Chris:
> IF the environment does not change in reality - then an environmental
ethic
> that condemns change seems to have soem support. The implications for
> humans as a species are major. We breath, we eat, we excrete. Human
> ethical boundaries are too constrained if "no change" occurs in any sense.
> Every act we do is wrong because we cause an "unnatural" change.
I am sorry Chris, but ethics is not simply about what humans do as acts to
other humans, or about searching for straw bound reasons why someone has
mistaken beliefs. There are other agents in nature which act as well. For
instance, if there is a species at risk and it is not at risk because of
man's 'misbehavin', then it is ethical (BUT NOT IMPERATIVE, but it would be
best; it is mandatory only for certain individuals, not for the species) for
humans to go and assist that species if possible. Because you and I can
communicate complex and silly ideas does not mean that first and foremost I
am of the position that humans always misbehave, and you are the only one
that believes humans are the only and exceptional noble species after all.
You seem to be positioning every conscientious environmental citizen as
being hateful of Das Man. This is the typical stance of the 'rightist cult'
ideology that simply takes all beliefs and sentiments regarding nature as
worth valuing in her own right as worthless trash.
I personally think that you are unconsciouslly ensnared in the political
ideology of the Timber Mining PR industry....

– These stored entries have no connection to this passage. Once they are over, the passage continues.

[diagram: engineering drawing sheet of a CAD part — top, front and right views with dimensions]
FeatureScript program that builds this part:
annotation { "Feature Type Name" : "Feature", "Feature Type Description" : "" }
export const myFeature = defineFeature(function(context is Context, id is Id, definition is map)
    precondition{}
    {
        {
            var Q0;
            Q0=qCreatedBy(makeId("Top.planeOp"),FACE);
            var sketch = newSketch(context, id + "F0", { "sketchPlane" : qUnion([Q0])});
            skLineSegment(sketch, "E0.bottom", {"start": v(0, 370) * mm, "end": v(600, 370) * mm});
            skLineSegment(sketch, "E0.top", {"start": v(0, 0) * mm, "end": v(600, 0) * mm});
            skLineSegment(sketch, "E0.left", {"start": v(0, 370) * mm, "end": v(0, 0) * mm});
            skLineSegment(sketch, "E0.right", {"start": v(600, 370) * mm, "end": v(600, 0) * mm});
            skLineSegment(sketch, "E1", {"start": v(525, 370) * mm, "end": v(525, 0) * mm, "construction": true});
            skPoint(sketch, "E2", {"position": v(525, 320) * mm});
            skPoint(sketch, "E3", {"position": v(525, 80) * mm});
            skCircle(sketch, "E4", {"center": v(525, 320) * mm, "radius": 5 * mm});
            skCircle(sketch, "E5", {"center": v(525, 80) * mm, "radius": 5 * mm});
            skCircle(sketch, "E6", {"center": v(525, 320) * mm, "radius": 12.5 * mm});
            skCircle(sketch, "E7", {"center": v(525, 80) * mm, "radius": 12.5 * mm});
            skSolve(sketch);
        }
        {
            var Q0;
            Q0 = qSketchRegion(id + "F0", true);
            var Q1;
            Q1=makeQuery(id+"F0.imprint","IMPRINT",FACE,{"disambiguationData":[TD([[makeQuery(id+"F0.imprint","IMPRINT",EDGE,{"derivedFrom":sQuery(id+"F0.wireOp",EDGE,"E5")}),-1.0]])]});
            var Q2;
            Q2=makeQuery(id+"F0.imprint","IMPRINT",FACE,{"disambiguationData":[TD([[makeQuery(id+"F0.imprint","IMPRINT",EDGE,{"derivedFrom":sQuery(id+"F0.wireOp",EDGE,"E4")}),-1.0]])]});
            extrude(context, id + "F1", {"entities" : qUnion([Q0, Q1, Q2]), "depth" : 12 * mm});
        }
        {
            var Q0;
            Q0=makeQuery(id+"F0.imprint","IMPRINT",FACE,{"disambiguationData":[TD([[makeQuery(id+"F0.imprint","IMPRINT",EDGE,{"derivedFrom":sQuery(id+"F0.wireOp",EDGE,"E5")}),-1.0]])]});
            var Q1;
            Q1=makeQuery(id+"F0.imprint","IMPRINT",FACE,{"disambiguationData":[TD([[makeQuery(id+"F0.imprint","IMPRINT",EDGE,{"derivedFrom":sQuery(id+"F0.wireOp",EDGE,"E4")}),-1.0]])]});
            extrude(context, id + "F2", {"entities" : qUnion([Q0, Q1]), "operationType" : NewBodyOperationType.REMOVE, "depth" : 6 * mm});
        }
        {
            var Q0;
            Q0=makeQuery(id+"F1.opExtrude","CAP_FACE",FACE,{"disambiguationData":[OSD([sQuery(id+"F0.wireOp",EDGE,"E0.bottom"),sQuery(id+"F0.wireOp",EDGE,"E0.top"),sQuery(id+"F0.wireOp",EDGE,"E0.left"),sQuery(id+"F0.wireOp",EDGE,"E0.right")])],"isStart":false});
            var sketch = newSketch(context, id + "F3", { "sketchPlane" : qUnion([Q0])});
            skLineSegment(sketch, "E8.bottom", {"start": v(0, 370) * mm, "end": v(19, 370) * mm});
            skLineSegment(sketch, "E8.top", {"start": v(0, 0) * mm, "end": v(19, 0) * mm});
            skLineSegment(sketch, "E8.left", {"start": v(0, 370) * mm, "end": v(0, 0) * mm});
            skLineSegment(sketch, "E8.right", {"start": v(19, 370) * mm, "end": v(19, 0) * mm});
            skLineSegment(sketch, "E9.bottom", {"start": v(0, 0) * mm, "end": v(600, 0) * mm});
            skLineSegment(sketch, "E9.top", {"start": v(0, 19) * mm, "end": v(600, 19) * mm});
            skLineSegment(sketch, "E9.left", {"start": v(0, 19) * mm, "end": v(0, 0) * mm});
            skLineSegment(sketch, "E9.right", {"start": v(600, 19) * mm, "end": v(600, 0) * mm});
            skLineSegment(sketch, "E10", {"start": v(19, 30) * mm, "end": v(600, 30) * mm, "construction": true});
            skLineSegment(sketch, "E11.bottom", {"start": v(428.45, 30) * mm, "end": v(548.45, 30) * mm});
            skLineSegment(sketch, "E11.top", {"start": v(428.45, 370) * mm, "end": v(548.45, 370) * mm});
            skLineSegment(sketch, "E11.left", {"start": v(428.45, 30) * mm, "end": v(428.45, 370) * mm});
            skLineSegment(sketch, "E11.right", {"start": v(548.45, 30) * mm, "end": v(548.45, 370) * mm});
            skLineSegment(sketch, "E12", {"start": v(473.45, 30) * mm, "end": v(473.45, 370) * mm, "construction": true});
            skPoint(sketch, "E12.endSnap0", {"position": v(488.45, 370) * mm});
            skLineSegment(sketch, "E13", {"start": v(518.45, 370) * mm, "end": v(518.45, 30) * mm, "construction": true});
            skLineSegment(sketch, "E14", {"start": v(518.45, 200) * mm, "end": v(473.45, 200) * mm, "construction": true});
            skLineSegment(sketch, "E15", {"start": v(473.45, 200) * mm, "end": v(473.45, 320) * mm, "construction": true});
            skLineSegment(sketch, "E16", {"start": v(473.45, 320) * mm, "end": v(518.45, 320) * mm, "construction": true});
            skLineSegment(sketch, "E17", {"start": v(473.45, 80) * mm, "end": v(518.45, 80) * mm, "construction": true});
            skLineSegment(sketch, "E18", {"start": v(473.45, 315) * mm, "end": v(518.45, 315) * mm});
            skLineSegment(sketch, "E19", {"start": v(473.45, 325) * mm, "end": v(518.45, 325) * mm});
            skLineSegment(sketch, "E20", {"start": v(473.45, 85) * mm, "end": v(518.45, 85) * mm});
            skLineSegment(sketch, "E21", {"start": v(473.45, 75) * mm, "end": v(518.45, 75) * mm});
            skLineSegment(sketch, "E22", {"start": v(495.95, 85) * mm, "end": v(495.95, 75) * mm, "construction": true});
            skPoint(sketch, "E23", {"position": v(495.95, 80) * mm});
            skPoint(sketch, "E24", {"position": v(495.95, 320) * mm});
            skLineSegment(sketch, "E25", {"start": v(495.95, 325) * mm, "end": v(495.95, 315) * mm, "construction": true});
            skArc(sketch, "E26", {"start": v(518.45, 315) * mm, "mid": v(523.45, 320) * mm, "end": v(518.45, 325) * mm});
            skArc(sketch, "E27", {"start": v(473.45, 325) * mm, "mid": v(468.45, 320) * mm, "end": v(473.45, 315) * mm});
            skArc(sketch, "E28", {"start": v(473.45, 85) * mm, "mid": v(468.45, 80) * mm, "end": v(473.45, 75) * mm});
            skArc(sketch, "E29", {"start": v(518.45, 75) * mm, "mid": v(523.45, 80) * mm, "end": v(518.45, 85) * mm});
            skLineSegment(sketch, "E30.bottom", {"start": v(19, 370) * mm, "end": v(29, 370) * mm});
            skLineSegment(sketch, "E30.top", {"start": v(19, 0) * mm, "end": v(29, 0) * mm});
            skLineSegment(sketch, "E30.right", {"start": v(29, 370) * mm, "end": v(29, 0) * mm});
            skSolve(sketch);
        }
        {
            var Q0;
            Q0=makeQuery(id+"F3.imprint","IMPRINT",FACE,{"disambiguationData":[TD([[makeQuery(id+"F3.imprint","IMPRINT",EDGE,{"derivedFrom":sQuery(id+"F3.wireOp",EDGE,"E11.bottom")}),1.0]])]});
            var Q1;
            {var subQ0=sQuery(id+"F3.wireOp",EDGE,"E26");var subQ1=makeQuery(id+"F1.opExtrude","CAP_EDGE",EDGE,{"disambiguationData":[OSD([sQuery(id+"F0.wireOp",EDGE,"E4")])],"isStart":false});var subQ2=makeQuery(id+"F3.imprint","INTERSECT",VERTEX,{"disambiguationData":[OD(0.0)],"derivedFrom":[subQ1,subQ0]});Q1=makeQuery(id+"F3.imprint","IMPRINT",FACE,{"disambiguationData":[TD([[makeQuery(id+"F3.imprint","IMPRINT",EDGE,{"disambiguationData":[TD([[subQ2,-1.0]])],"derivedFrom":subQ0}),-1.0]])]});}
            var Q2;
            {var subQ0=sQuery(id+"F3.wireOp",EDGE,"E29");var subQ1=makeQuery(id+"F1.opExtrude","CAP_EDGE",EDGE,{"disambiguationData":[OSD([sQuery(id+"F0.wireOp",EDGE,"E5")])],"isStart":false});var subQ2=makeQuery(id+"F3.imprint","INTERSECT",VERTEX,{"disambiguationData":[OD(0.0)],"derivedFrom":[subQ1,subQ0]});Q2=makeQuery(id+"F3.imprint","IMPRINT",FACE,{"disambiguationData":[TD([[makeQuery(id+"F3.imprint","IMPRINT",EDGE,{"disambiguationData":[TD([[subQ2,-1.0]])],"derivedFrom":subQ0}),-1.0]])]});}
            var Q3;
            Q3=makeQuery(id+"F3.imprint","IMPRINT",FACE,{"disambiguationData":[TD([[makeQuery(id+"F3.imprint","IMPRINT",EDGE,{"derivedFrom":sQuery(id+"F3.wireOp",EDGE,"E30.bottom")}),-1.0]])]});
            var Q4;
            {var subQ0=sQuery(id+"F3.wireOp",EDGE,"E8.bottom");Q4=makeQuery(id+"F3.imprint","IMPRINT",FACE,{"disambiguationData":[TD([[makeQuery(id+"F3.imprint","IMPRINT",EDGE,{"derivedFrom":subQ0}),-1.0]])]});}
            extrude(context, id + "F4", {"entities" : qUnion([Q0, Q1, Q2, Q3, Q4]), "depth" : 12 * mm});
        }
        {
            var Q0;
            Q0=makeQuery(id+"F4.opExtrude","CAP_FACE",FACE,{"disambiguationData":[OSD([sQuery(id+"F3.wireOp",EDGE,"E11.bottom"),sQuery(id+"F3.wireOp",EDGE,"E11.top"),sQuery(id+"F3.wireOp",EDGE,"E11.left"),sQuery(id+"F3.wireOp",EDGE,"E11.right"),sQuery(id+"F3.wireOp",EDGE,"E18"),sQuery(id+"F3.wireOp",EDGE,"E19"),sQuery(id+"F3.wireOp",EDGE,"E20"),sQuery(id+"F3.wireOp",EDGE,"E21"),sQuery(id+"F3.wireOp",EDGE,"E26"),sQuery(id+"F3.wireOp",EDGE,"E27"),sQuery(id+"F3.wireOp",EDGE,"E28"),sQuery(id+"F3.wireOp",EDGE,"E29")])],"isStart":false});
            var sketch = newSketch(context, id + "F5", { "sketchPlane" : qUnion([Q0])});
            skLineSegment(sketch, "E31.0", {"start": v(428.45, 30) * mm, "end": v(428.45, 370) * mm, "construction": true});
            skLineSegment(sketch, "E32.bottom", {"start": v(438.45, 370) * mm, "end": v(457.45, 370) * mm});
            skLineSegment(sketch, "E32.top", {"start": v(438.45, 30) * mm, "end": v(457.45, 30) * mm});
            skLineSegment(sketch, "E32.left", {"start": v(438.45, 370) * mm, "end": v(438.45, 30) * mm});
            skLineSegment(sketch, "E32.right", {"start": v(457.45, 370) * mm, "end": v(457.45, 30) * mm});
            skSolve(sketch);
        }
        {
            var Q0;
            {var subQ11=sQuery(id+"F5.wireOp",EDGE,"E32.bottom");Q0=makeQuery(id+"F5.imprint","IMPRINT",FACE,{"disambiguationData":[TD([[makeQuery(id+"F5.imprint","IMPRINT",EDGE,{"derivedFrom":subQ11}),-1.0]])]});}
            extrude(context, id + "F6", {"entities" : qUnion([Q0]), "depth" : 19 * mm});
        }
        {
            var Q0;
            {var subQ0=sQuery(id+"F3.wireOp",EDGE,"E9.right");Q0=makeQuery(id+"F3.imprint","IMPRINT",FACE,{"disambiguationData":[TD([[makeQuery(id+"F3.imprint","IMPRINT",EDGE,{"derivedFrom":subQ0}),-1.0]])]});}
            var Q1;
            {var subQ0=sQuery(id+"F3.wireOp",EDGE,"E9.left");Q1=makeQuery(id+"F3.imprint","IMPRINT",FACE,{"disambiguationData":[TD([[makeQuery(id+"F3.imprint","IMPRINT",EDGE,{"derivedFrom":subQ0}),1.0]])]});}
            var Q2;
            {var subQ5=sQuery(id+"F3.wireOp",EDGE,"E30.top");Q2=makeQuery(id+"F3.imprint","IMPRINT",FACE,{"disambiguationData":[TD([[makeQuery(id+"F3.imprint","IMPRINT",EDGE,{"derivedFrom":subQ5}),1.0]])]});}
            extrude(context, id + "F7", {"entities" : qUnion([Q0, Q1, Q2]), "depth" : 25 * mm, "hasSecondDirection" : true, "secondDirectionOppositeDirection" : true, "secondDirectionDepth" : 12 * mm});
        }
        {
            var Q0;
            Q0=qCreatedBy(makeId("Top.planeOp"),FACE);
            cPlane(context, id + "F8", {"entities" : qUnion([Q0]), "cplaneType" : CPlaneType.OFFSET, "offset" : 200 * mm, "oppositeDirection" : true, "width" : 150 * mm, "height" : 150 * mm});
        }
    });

> On the other hand, if we take John's view that all this flux and dynamism
> over geological scales is not *actually* change in some conceptual way
> (change only being significant if a new higher order phyla emerges - so
> species extinctions are not *significant*, nor the wiping out of one
> ecosystem because we judge it has "moved" somewhere, etc.), then how are
we
> to judge the apparently not *actual* change when humans convert forest to
> pasture on the same scale that climate did it elsewhere?
Of course if evolutinary conditions which facilitated the rise of
angiosperms was 'disabled', then evolution would cease to exist. But this
seems to be of no concern for you? I can only ask you why you are not
concerned about this?
>It seems to me
> that under this view, there are no meaningful boundaries to our actions -
> because even an asteriod hit which doesn't cause a major taxonomic change
> comes under the Foster definition of "no change".
I am not sure why you are focussing exclusively on 'our actions' which are
always placed in parenthesis. As if man is the only one that is worth
discussing. What about saving habitat and species from certain extinction
even if man is not the cause. People save individual organisms all the time
without any ideas like yours.....and this is nice and worthwhile....but you
focus is on other people, their ideas, and their knowledge. I have never
seen any expression of concern from you about endangered species and habitat
at all, except if you can log it, and then aford to spend some profits on
hiring people to go out and shoot introduced species like opposums in the
areas where you want to cut down old growth climax forests.
I know exactly why you want to advocate change. To spruce up all that
decadent old growth and save it from oppossums.
>
> Thankfully the reality is there is change, and therefore a context for an
> environmental ethic that neither a belief in either 1. no change or 2. no
> substantive change unless a major evolutionary event, can provide.